[Collected data entries]
[START]

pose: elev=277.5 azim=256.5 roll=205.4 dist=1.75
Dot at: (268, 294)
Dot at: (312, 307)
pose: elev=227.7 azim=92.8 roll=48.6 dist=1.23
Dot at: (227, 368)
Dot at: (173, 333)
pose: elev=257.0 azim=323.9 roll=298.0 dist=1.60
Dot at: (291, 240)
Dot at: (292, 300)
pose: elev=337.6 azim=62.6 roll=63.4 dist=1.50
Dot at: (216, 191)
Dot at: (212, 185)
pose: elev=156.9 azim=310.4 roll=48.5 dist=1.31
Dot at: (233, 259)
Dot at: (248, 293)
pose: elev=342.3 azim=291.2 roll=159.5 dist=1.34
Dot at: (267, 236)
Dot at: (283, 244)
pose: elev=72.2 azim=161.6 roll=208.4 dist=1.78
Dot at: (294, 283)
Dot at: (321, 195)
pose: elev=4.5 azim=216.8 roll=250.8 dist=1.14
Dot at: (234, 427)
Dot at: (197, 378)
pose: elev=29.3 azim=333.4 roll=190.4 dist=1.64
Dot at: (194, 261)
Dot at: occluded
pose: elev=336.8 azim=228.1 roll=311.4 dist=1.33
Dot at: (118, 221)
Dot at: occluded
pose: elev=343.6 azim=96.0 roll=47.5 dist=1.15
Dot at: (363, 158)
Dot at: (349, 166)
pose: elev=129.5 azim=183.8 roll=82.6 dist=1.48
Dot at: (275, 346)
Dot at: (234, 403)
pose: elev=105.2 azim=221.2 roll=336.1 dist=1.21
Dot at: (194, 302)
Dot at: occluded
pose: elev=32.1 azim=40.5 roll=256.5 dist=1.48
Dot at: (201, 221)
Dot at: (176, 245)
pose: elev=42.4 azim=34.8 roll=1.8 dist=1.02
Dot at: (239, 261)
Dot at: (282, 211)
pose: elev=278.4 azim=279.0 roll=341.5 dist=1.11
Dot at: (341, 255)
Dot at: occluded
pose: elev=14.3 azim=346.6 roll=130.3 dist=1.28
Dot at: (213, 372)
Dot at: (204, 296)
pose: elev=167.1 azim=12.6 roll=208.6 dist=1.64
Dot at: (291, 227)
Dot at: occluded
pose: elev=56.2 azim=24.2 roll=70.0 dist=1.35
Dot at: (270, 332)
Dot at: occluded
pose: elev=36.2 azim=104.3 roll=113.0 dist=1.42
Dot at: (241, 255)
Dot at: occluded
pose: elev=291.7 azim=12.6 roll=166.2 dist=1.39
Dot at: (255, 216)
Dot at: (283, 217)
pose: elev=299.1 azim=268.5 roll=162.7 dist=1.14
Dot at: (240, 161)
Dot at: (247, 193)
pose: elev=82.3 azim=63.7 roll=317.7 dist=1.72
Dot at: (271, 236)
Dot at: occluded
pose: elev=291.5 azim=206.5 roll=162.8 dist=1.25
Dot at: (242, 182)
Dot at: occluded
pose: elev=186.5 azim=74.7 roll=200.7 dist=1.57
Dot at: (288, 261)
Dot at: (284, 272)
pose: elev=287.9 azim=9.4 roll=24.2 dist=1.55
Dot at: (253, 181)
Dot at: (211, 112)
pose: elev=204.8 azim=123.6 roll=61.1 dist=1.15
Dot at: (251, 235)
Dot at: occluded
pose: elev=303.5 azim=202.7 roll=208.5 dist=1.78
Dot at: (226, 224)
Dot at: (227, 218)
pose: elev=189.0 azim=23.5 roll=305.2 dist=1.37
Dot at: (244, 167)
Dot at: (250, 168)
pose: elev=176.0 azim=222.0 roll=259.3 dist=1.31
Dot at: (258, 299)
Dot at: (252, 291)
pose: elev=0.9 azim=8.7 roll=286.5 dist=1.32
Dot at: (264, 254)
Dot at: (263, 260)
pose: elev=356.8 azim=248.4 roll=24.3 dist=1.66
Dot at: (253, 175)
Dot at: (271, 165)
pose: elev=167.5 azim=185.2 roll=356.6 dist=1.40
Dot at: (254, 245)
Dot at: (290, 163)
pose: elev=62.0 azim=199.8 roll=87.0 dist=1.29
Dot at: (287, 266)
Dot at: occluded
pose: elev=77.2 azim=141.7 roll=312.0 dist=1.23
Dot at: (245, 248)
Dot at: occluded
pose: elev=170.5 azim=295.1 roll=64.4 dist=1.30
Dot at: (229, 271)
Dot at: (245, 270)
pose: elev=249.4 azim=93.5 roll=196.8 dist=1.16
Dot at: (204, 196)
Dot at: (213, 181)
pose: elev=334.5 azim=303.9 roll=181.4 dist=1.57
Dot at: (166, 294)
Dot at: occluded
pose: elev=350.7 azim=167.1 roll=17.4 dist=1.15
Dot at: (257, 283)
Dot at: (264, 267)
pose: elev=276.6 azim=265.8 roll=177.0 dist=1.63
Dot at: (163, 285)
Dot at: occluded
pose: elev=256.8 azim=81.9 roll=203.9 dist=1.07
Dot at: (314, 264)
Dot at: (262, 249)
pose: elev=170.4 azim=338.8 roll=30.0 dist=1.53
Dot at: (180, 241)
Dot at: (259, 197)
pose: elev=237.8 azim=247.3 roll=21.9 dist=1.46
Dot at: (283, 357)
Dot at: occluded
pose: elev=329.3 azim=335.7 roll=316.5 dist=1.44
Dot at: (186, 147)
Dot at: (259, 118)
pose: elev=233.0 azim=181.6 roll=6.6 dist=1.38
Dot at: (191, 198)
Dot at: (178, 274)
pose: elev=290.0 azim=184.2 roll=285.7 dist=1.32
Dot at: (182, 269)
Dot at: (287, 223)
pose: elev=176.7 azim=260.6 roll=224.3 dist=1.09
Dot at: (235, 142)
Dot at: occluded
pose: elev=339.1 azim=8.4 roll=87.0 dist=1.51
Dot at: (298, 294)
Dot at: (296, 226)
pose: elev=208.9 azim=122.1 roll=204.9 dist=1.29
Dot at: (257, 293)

[END]

◆ **TASK BRIEF**: Rewrite every row, changing "dist" to "distance" wherever it appears and leaving all other text unchanged.

◆ **ANSWER TO THIS TASK**:
pose: elev=277.5 azim=256.5 roll=205.4 distance=1.75
Dot at: (268, 294)
Dot at: (312, 307)
pose: elev=227.7 azim=92.8 roll=48.6 distance=1.23
Dot at: (227, 368)
Dot at: (173, 333)
pose: elev=257.0 azim=323.9 roll=298.0 distance=1.60
Dot at: (291, 240)
Dot at: (292, 300)
pose: elev=337.6 azim=62.6 roll=63.4 distance=1.50
Dot at: (216, 191)
Dot at: (212, 185)
pose: elev=156.9 azim=310.4 roll=48.5 distance=1.31
Dot at: (233, 259)
Dot at: (248, 293)
pose: elev=342.3 azim=291.2 roll=159.5 distance=1.34
Dot at: (267, 236)
Dot at: (283, 244)
pose: elev=72.2 azim=161.6 roll=208.4 distance=1.78
Dot at: (294, 283)
Dot at: (321, 195)
pose: elev=4.5 azim=216.8 roll=250.8 distance=1.14
Dot at: (234, 427)
Dot at: (197, 378)
pose: elev=29.3 azim=333.4 roll=190.4 distance=1.64
Dot at: (194, 261)
Dot at: occluded
pose: elev=336.8 azim=228.1 roll=311.4 distance=1.33
Dot at: (118, 221)
Dot at: occluded
pose: elev=343.6 azim=96.0 roll=47.5 distance=1.15
Dot at: (363, 158)
Dot at: (349, 166)
pose: elev=129.5 azim=183.8 roll=82.6 distance=1.48
Dot at: (275, 346)
Dot at: (234, 403)
pose: elev=105.2 azim=221.2 roll=336.1 distance=1.21
Dot at: (194, 302)
Dot at: occluded
pose: elev=32.1 azim=40.5 roll=256.5 distance=1.48
Dot at: (201, 221)
Dot at: (176, 245)
pose: elev=42.4 azim=34.8 roll=1.8 distance=1.02
Dot at: (239, 261)
Dot at: (282, 211)
pose: elev=278.4 azim=279.0 roll=341.5 distance=1.11
Dot at: (341, 255)
Dot at: occluded
pose: elev=14.3 azim=346.6 roll=130.3 distance=1.28
Dot at: (213, 372)
Dot at: (204, 296)
pose: elev=167.1 azim=12.6 roll=208.6 distance=1.64
Dot at: (291, 227)
Dot at: occluded
pose: elev=56.2 azim=24.2 roll=70.0 distance=1.35
Dot at: (270, 332)
Dot at: occluded
pose: elev=36.2 azim=104.3 roll=113.0 distance=1.42
Dot at: (241, 255)
Dot at: occluded
pose: elev=291.7 azim=12.6 roll=166.2 distance=1.39
Dot at: (255, 216)
Dot at: (283, 217)
pose: elev=299.1 azim=268.5 roll=162.7 distance=1.14
Dot at: (240, 161)
Dot at: (247, 193)
pose: elev=82.3 azim=63.7 roll=317.7 distance=1.72
Dot at: (271, 236)
Dot at: occluded
pose: elev=291.5 azim=206.5 roll=162.8 distance=1.25
Dot at: (242, 182)
Dot at: occluded
pose: elev=186.5 azim=74.7 roll=200.7 distance=1.57
Dot at: (288, 261)
Dot at: (284, 272)
pose: elev=287.9 azim=9.4 roll=24.2 distance=1.55
Dot at: (253, 181)
Dot at: (211, 112)
pose: elev=204.8 azim=123.6 roll=61.1 distance=1.15
Dot at: (251, 235)
Dot at: occluded
pose: elev=303.5 azim=202.7 roll=208.5 distance=1.78
Dot at: (226, 224)
Dot at: (227, 218)
pose: elev=189.0 azim=23.5 roll=305.2 distance=1.37
Dot at: (244, 167)
Dot at: (250, 168)
pose: elev=176.0 azim=222.0 roll=259.3 distance=1.31
Dot at: (258, 299)
Dot at: (252, 291)
pose: elev=0.9 azim=8.7 roll=286.5 distance=1.32
Dot at: (264, 254)
Dot at: (263, 260)
pose: elev=356.8 azim=248.4 roll=24.3 distance=1.66
Dot at: (253, 175)
Dot at: (271, 165)
pose: elev=167.5 azim=185.2 roll=356.6 distance=1.40
Dot at: (254, 245)
Dot at: (290, 163)
pose: elev=62.0 azim=199.8 roll=87.0 distance=1.29
Dot at: (287, 266)
Dot at: occluded
pose: elev=77.2 azim=141.7 roll=312.0 distance=1.23
Dot at: (245, 248)
Dot at: occluded
pose: elev=170.5 azim=295.1 roll=64.4 distance=1.30
Dot at: (229, 271)
Dot at: (245, 270)
pose: elev=249.4 azim=93.5 roll=196.8 distance=1.16
Dot at: (204, 196)
Dot at: (213, 181)
pose: elev=334.5 azim=303.9 roll=181.4 distance=1.57
Dot at: (166, 294)
Dot at: occluded
pose: elev=350.7 azim=167.1 roll=17.4 distance=1.15
Dot at: (257, 283)
Dot at: (264, 267)
pose: elev=276.6 azim=265.8 roll=177.0 distance=1.63
Dot at: (163, 285)
Dot at: occluded
pose: elev=256.8 azim=81.9 roll=203.9 distance=1.07
Dot at: (314, 264)
Dot at: (262, 249)
pose: elev=170.4 azim=338.8 roll=30.0 distance=1.53
Dot at: (180, 241)
Dot at: (259, 197)
pose: elev=237.8 azim=247.3 roll=21.9 distance=1.46
Dot at: (283, 357)
Dot at: occluded
pose: elev=329.3 azim=335.7 roll=316.5 distance=1.44
Dot at: (186, 147)
Dot at: (259, 118)
pose: elev=233.0 azim=181.6 roll=6.6 distance=1.38
Dot at: (191, 198)
Dot at: (178, 274)
pose: elev=290.0 azim=184.2 roll=285.7 distance=1.32
Dot at: (182, 269)
Dot at: (287, 223)
pose: elev=176.7 azim=260.6 roll=224.3 distance=1.09
Dot at: (235, 142)
Dot at: occluded
pose: elev=339.1 azim=8.4 roll=87.0 distance=1.51
Dot at: (298, 294)
Dot at: (296, 226)
pose: elev=208.9 azim=122.1 roll=204.9 distance=1.29
Dot at: (257, 293)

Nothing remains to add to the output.